Working data
Content starts

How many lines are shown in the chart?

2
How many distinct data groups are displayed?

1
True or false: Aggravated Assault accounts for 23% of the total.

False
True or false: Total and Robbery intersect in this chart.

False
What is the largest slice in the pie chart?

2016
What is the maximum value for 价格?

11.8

Content ends
Content starts

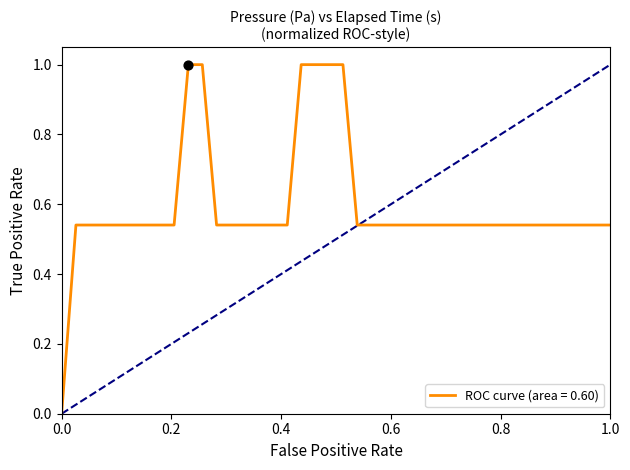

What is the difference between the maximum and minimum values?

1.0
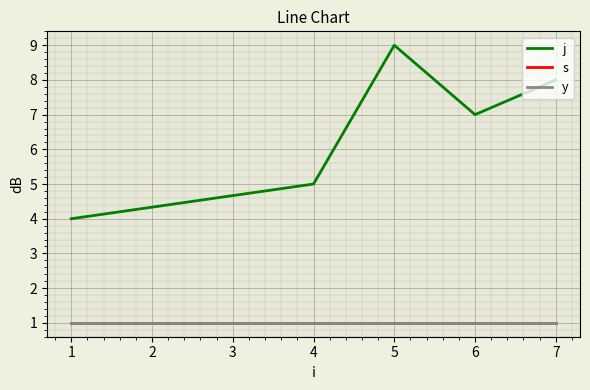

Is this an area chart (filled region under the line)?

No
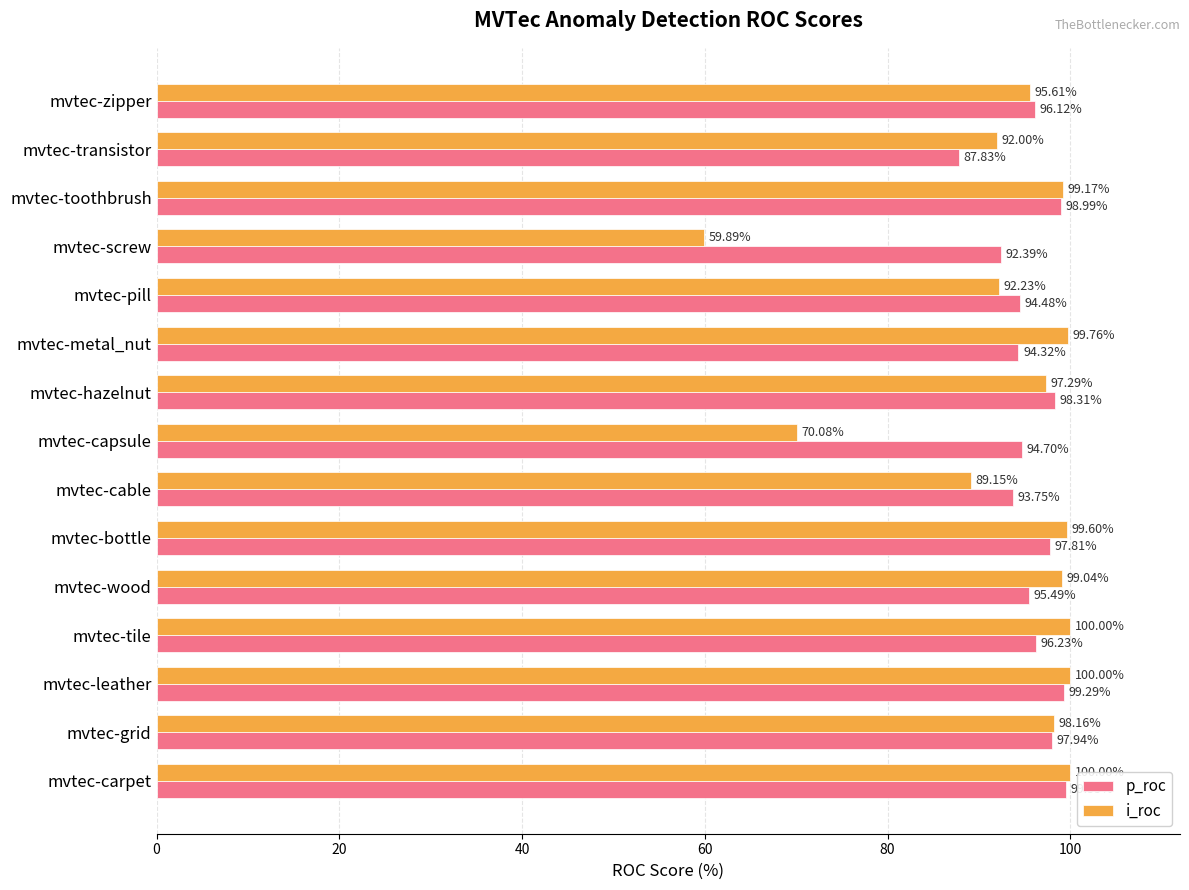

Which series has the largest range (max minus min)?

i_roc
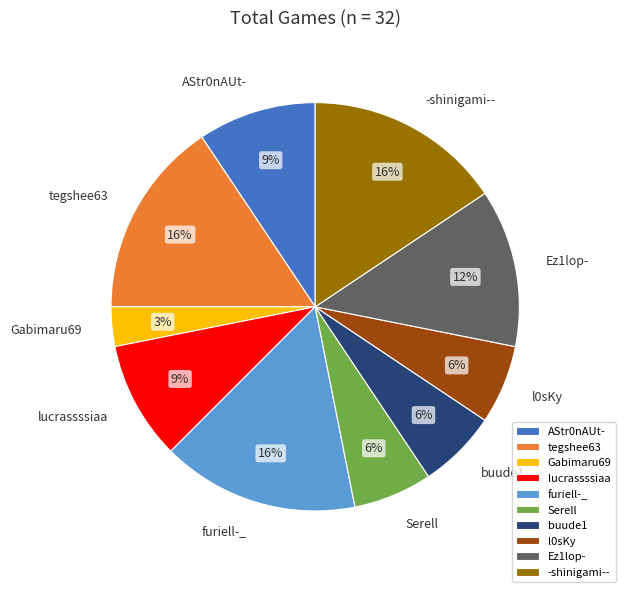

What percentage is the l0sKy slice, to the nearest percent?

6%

Content ends

Work task
Can you reproduce the rows from the one with "How many lines are shown in the chart?" to the one with "What is the maximum value for 价格?", both included, and nothing else?

Finished exercise
How many lines are shown in the chart?

2
How many distinct data groups are displayed?

1
True or false: Aggravated Assault accounts for 23% of the total.

False
True or false: Total and Robbery intersect in this chart.

False
What is the largest slice in the pie chart?

2016
What is the maximum value for 价格?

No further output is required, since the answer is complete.